(Montreal) A rally took place Saturday morning at Place Émilie-Gamelin, in Montreal, to demand the abolition of electroshock therapy in psychiatry. This demonstration takes place on the occasion of Mother’s Day, because according to the organizers, two thirds of electroshocks are given to women.
Posted at 2:17 p.m.
According to data shared by the Pare-chocs committee, a group of organizations campaigning for the abolition of electroshock in Quebec, 50% of electroshock would be given to women aged 50 and over and 41% to people aged 65. and more. Nearly 10% would be administered to women aged 80 and over.
The group indicates that Quebec has gone from 4,000 electroshock sessions in 1988 to more than 11,000 in 2017. The spokesperson for Pare-chocs, Ghislain Goulet, claims that electroshocks be abolished. In the short term, he wants this treatment to be placed under “high surveillance” and to be the subject of public debate.
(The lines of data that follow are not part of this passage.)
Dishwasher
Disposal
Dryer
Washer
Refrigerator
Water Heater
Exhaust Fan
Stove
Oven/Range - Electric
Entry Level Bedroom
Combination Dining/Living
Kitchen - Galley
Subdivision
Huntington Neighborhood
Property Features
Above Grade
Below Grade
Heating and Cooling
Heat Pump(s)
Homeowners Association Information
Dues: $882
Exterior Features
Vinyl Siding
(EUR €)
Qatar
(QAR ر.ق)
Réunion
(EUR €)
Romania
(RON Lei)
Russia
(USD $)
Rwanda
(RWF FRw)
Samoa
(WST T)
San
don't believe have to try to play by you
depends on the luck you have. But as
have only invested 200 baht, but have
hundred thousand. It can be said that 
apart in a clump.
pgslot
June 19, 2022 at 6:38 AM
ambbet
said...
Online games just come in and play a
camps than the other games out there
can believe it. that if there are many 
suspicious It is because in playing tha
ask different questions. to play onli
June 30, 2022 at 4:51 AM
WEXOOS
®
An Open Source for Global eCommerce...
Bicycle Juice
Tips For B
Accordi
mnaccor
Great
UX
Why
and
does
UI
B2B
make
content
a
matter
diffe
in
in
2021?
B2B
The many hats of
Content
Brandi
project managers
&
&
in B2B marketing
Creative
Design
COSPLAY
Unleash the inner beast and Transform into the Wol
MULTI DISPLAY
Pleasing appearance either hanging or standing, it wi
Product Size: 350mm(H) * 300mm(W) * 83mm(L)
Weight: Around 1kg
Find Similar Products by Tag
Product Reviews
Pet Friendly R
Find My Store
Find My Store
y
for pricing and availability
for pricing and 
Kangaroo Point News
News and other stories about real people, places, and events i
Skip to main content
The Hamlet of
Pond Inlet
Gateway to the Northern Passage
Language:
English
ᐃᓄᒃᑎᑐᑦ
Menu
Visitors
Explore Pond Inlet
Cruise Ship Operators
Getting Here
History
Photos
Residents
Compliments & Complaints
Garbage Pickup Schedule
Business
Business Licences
The coordinator of the Network of Regional Tables of Women’s Groups in Quebec, Marie-Andrée Gauthier, denounces that women are more targeted in electroshock treatments.
“In 2022, not only are electroshock still used in some hospitals in Quebec, but women are still overrepresented,” says Ms.me Gautier.
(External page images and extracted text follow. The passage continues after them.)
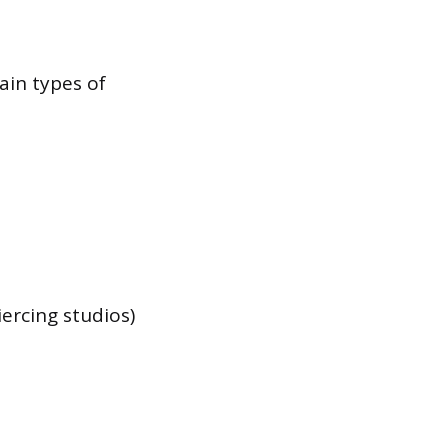
ain types of
ercing studios)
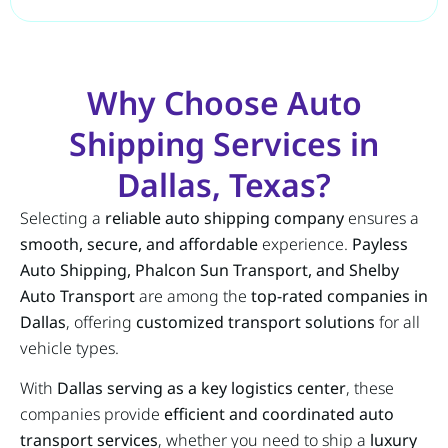
Why Choose Auto
Shipping Services in
Dallas, Texas?
Selecting a
reliable auto shipping company
ensures a
smooth, secure, and affordable
experience.
Payless
Auto Shipping, Phalcon Sun Transport, and Shelby
Auto Transport
are among the
top-rated companies in
Dallas
, offering
customized transport solutions
for all
vehicle types.
With
Dallas serving as a key logistics center
, these
companies provide
efficient and coordinated auto
transport services
, whether you need to ship a
luxury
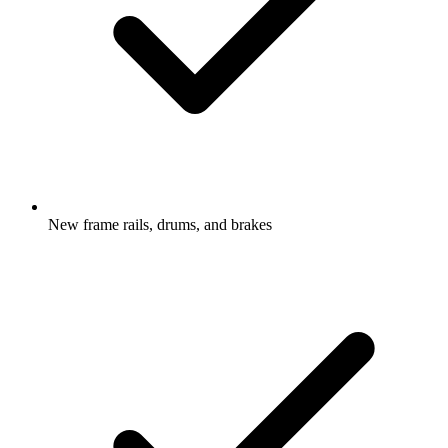
New frame rails, drums, and brakes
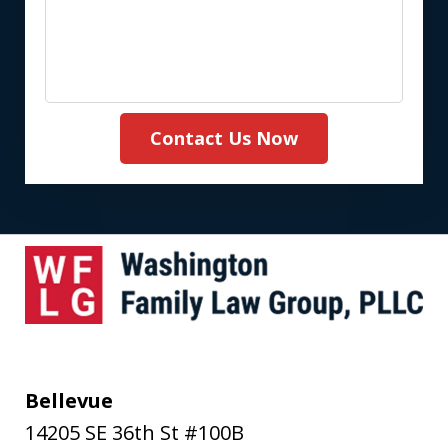
Contact Us Now
Bellevue
14205 SE 36th St #100B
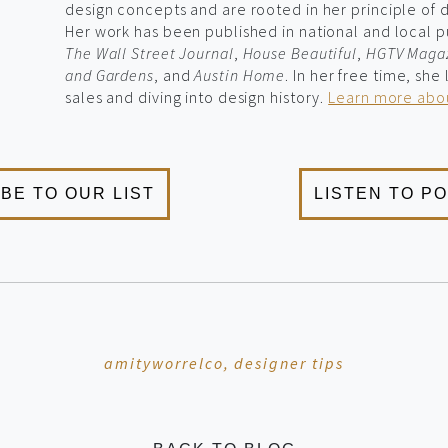
design concepts and are rooted in her principle of de
Her work has been published in national and local p
The Wall Street Journal
,
House Beautiful
,
HGTV Maga
and Gardens
, and
Austin Home
. In her free time, she
sales and diving into design history.
Learn more abou
amityworrelco,
designer tips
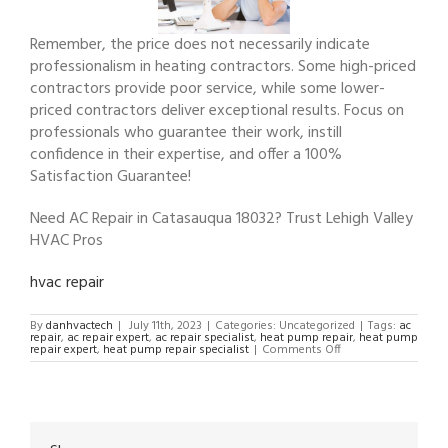
Remember, the price does not necessarily indicate
professionalism in heating contractors. Some high-priced
contractors provide poor service, while some lower-
priced contractors deliver exceptional results. Focus on
professionals who guarantee their work, instill
confidence in their expertise, and offer a 100%
Satisfaction Guarantee!
Need AC Repair in Catasauqua 18032? Trust Lehigh Valley
HVAC Pros
hvac repair
By
danhvactech
|
July 11th, 2023
|
Categories: Uncategorized
|
Tags:
ac
repair
,
ac repair expert
,
ac repair specialist
,
heat pump repair
,
heat pump
on
repair expert
,
heat pump repair specialist
|
Comments Off
AC
Repair
in
Catasauqua
18032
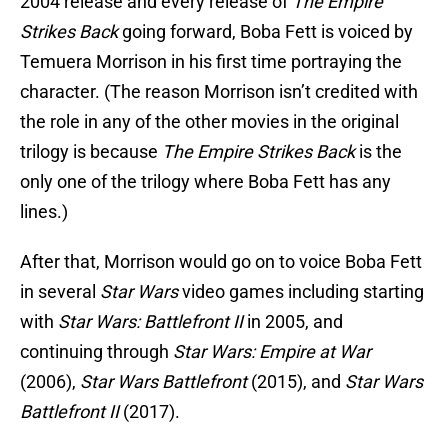
2004 release and every release of
The Empire
Strikes Back
going forward, Boba Fett is voiced by
Temuera Morrison in his first time portraying the
character. (The reason Morrison isn’t credited with
the role in any of the other movies in the original
trilogy is because
The Empire Strikes Back
is the
only one of the trilogy where Boba Fett has any
lines.)
After that, Morrison would go on to voice Boba Fett
in several
Star Wars
video games including starting
with
Star Wars: Battlefront II
in 2005, and
continuing through
Star Wars: Empire at War
(2006),
Star Wars Battlefront
(2015), and
Star Wars
Battlefront II
(2017).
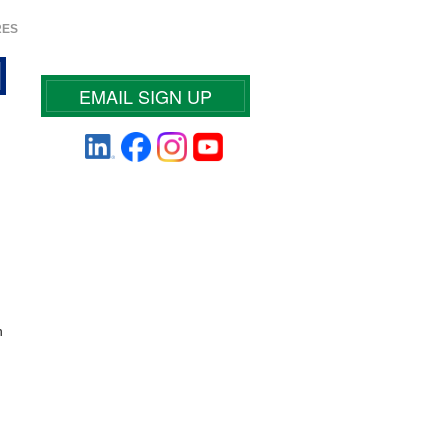
RES
EMAIL SIGN UP
n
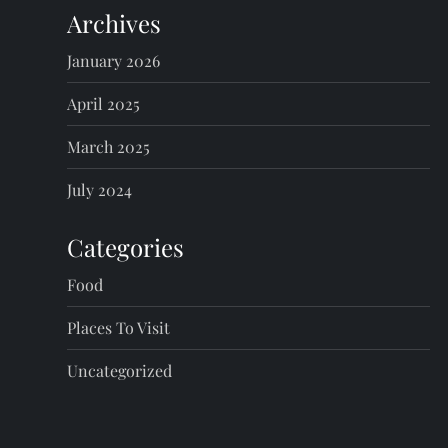
Archives
January 2026
April 2025
March 2025
July 2024
Categories
Food
Places To Visit
Uncategorized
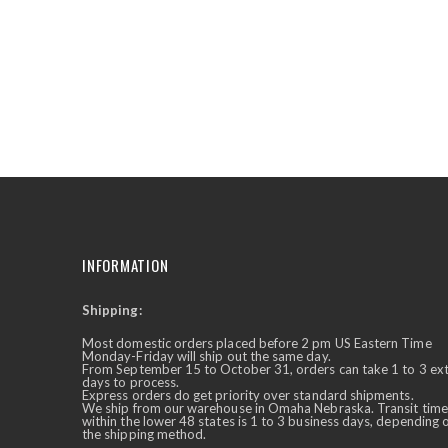
the
beginning
of
the
images
gallery
INFORMATION
Shipping:
✕
Ask Us Anything
Most domestic orders placed before 2 pm US Eastern Time
Monday-Friday will ship out the same day.
From September 15 to October 31, orders can take 1 to 3 ex
days to process.
Express orders do get priority over standard shipments.
We ship from our warehouse in Omaha Nebraska. Transit time
within the lower 48 states is 1 to 3 business days, depending 
the shipping method.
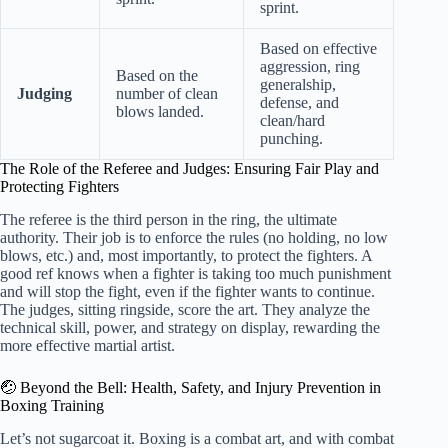
sprint.
Based on effective
aggression, ring
Based on the
generalship,
Judging
number of clean
defense, and
blows landed.
clean/hard
punching.
The Role of the Referee and Judges: Ensuring Fair Play and
Protecting Fighters
The referee is the third person in the ring, the ultimate
authority. Their job is to enforce the rules (no holding, no low
blows, etc.) and, most importantly, to protect the fighters. A
good ref knows when a fighter is taking too much punishment
and will stop the fight, even if the fighter wants to continue.
The judges, sitting ringside, score the art. They analyze the
technical skill, power, and strategy on display, rewarding the
more effective martial artist.
🤕 Beyond the Bell: Health, Safety, and Injury Prevention in
Boxing Training
Let’s not sugarcoat it. Boxing is a combat art, and with combat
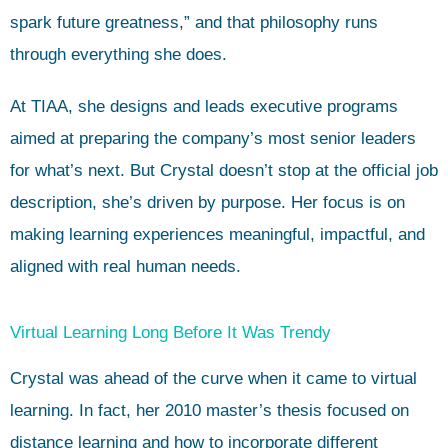
spark future greatness,” and that philosophy runs
through everything she does.
At TIAA, she designs and leads executive programs
aimed at preparing the company’s most senior leaders
for what’s next. But Crystal doesn’t stop at the official job
description, she’s driven by purpose. Her focus is on
making learning experiences meaningful, impactful, and
aligned with real human needs.
Virtual Learning Long Before It Was Trendy
Crystal was ahead of the curve when it came to virtual
learning. In fact, her 2010 master’s thesis focused on
distance learning and how to incorporate different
She believes that the electroshocks administered to these women without their free and informed consent are part of a continuum of gendered violence.
It was the 14and time this event was taking place. The event had taken a two-year hiatus due to the pandemic.
The executive director of the Association of Intervention Groups in Defense of Health Rights in Quebec, Doris Provencher, said she was exasperated at repeating the same message to the government year after year. “I’m tired of always coming here and hitting the same nail,” she said.
Electric shocks to an 82-year-old lady
Last March, a judgment of the Superior Court of Quebec authorized a hospital center in Abitibi-Témiscamingue to subject an 82-year-old woman, against her will, to a maximum of 12 sessions of electroconvulsive therapy (electroshock). .
The ordinance also provides for chemical or physical restraint measures in the event of physical opposition “in order to ensure his safety or that of others”. The lady could therefore be attached, for example, to receive the treatment.
Doris Provencher believes that this is a flagrant case of abuse. “In Quebec there is a law on mistreatment […] and when you find yourself with a treatment order like the lady from Abitibi, you are in a vulnerable situation,” she denounces.
The causes that led to the octogenarian’s state of distress are not specified in the order.
Unrecognized issue
Dozens of demonstrators were present on Saturday hoping that their message will be heard by the Government of Quebec, but they especially want to raise awareness about this little-known technique which is increasingly practiced.
Ghislain Goulet mentions that although there are quantitative statistics on the number of electroshocks administered, there is “no follow-up on this risky and controversial technique”. It is not known, for example, if deaths are linked to this treatment, he says.
“We want to be heard by the public. Most people think it’s been gone since the 1950s, but it’s not. It is even expanding. We want to raise public awareness of this technique, which still exists,” says Mr. Goulet.
The latter also denounces the disparities in the number of times electroshock therapy is used in psychiatry between the different regions of Quebec.
According to data from the Régie de l’assurance maladie du Québec (RAMQ), Centre-du-Québec is the sector that most often resorts to this practice. More than 1,550 electroshocks were performed in 2019, a rate of 6.5 per 1,000 inhabitants, which is about six times higher than the average for all of Quebec, which is 1.5.